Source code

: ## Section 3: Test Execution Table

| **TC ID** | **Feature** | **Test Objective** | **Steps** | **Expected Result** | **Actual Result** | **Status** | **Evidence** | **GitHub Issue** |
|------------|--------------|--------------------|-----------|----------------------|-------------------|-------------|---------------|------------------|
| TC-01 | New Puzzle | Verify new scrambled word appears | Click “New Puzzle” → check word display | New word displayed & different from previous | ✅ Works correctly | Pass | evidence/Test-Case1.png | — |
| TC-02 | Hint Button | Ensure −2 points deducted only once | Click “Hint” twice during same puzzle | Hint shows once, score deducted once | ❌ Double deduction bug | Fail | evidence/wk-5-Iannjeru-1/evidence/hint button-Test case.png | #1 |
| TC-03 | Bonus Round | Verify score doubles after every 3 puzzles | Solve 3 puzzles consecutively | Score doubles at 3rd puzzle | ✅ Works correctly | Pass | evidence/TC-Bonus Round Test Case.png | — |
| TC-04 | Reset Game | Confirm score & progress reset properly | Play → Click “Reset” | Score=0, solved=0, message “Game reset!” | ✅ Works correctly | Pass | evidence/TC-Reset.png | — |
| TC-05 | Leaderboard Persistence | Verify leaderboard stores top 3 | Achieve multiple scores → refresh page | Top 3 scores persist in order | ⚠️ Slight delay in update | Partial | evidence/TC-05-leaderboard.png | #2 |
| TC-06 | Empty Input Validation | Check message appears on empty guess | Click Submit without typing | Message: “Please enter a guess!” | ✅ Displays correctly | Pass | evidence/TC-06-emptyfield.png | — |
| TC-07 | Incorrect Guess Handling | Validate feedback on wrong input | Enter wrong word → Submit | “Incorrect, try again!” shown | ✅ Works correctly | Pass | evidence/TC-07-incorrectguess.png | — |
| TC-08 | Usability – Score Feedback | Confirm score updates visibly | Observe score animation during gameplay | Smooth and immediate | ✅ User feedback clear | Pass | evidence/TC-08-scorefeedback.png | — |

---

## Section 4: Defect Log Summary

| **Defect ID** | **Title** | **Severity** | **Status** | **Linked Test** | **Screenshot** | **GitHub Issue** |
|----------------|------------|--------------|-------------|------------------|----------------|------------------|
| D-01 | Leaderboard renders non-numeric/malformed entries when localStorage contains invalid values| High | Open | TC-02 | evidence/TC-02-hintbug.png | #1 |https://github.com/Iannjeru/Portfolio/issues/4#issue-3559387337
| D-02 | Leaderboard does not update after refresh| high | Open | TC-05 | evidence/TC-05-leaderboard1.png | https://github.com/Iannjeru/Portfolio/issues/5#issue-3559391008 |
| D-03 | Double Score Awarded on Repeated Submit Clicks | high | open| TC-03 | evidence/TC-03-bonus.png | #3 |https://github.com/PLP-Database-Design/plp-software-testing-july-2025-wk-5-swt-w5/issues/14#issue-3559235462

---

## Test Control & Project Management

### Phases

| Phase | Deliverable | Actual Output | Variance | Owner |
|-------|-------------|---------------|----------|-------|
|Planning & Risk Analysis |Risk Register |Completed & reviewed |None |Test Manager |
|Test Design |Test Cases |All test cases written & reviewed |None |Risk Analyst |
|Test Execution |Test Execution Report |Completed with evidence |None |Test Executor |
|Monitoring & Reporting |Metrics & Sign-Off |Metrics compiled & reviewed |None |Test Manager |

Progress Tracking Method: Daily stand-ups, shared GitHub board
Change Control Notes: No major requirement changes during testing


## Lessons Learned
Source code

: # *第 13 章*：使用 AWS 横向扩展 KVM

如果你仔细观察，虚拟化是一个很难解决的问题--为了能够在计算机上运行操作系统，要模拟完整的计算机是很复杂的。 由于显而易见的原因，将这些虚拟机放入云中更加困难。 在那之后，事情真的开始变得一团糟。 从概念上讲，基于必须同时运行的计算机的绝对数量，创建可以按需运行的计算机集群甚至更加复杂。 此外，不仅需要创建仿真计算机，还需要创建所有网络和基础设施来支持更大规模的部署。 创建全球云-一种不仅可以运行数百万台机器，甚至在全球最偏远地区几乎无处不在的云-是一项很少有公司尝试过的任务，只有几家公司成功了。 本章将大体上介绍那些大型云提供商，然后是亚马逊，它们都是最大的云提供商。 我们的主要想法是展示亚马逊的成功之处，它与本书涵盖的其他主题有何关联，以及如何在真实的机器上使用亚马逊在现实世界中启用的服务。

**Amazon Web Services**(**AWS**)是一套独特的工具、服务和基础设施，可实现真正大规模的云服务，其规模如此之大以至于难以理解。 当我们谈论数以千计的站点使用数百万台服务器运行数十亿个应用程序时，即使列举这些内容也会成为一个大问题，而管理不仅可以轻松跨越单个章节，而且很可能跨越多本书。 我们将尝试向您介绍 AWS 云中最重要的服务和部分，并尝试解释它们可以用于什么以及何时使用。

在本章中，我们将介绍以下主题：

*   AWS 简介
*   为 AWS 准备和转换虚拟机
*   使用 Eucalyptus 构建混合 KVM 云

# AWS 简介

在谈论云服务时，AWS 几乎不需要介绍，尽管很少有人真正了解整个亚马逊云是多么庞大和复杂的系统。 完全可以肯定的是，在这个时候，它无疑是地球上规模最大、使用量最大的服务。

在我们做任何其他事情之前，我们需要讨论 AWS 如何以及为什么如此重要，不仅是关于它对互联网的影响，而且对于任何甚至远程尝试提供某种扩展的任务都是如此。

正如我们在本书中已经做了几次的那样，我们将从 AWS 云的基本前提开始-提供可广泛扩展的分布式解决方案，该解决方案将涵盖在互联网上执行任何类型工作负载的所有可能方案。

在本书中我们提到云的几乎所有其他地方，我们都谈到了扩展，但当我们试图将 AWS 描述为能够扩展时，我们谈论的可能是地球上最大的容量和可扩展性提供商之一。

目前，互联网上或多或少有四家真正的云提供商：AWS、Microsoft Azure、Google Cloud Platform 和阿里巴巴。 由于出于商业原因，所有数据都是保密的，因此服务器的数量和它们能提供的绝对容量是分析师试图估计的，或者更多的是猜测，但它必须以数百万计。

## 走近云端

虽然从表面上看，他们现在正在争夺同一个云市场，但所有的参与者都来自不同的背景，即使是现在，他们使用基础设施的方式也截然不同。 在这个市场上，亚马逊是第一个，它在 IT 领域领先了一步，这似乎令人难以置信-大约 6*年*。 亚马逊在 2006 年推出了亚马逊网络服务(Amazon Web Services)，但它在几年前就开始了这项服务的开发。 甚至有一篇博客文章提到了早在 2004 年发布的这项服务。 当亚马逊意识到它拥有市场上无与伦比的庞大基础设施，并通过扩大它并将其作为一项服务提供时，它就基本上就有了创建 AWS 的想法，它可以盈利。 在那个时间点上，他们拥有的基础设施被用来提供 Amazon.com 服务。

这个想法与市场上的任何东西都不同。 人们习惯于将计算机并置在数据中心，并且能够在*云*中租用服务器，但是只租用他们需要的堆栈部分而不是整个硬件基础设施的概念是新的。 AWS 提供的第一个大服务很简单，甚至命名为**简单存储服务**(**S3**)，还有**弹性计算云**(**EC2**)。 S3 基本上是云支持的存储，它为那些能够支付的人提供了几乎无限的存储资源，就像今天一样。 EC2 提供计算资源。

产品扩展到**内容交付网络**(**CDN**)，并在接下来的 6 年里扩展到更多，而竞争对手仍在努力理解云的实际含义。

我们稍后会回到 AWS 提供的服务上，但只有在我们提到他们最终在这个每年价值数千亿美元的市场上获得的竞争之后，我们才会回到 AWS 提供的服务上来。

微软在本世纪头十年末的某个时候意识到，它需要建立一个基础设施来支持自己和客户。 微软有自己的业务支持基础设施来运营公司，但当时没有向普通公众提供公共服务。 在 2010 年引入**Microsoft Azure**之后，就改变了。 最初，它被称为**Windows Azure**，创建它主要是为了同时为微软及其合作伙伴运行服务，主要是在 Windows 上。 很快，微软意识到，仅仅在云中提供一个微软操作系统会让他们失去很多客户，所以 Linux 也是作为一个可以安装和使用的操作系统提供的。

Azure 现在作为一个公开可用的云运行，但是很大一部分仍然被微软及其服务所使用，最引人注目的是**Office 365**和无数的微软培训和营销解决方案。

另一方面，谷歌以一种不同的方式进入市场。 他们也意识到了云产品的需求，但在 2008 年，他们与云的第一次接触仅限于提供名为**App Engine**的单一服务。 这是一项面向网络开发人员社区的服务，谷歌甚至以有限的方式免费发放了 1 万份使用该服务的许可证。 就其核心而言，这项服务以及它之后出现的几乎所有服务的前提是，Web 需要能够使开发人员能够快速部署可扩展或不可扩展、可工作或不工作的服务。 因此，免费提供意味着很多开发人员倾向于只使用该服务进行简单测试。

PROBLEM DETAILS >> Given the records above, reproduce precisely and only the lines between the line holding "evidence/Test-Case1.png | — |" and the line holding "D-01 | Leaderboard", inclusive.

TASK RESULT >>
| TC-01 | New Puzzle | Verify new scrambled word appears | Click “New Puzzle” → check word display | New word displayed & different from previous | ✅ Works correctly | Pass | evidence/Test-Case1.png | — |
| TC-02 | Hint Button | Ensure −2 points deducted only once | Click “Hint” twice during same puzzle | Hint shows once, score deducted once | ❌ Double deduction bug | Fail | evidence/wk-5-Iannjeru-1/evidence/hint button-Test case.png | #1 |
| TC-03 | Bonus Round | Verify score doubles after every 3 puzzles | Solve 3 puzzles consecutively | Score doubles at 3rd puzzle | ✅ Works correctly | Pass | evidence/TC-Bonus Round Test Case.png | — |
| TC-04 | Reset Game | Confirm score & progress reset properly | Play → Click “Reset” | Score=0, solved=0, message “Game reset!” | ✅ Works correctly | Pass | evidence/TC-Reset.png | — |
| TC-05 | Leaderboard Persistence | Verify leaderboard stores top 3 | Achieve multiple scores → refresh page | Top 3 scores persist in order | ⚠️ Slight delay in update | Partial | evidence/TC-05-leaderboard.png | #2 |
| TC-06 | Empty Input Validation | Check message appears on empty guess | Click Submit without typing | Message: “Please enter a guess!” | ✅ Displays correctly | Pass | evidence/TC-06-emptyfield.png | — |
| TC-07 | Incorrect Guess Handling | Validate feedback on wrong input | Enter wrong word → Submit | “Incorrect, try again!” shown | ✅ Works correctly | Pass | evidence/TC-07-incorrectguess.png | — |
| TC-08 | Usability – Score Feedback | Confirm score updates visibly | Observe score animation during gameplay | Smooth and immediate | ✅ User feedback clear | Pass | evidence/TC-08-scorefeedback.png | — |

---

## Section 4: Defect Log Summary

| **Defect ID** | **Title** | **Severity** | **Status** | **Linked Test** | **Screenshot** | **GitHub Issue** |
|----------------|------------|--------------|-------------|------------------|----------------|------------------|
| D-01 | Leaderboard renders non-numeric/malformed entries when localStorage contains invalid values| High | Open | TC-02 | evidence/TC-02-hintbug.png | #1 |https://github.com/Iannjeru/Portfolio/issues/4#issue-3559387337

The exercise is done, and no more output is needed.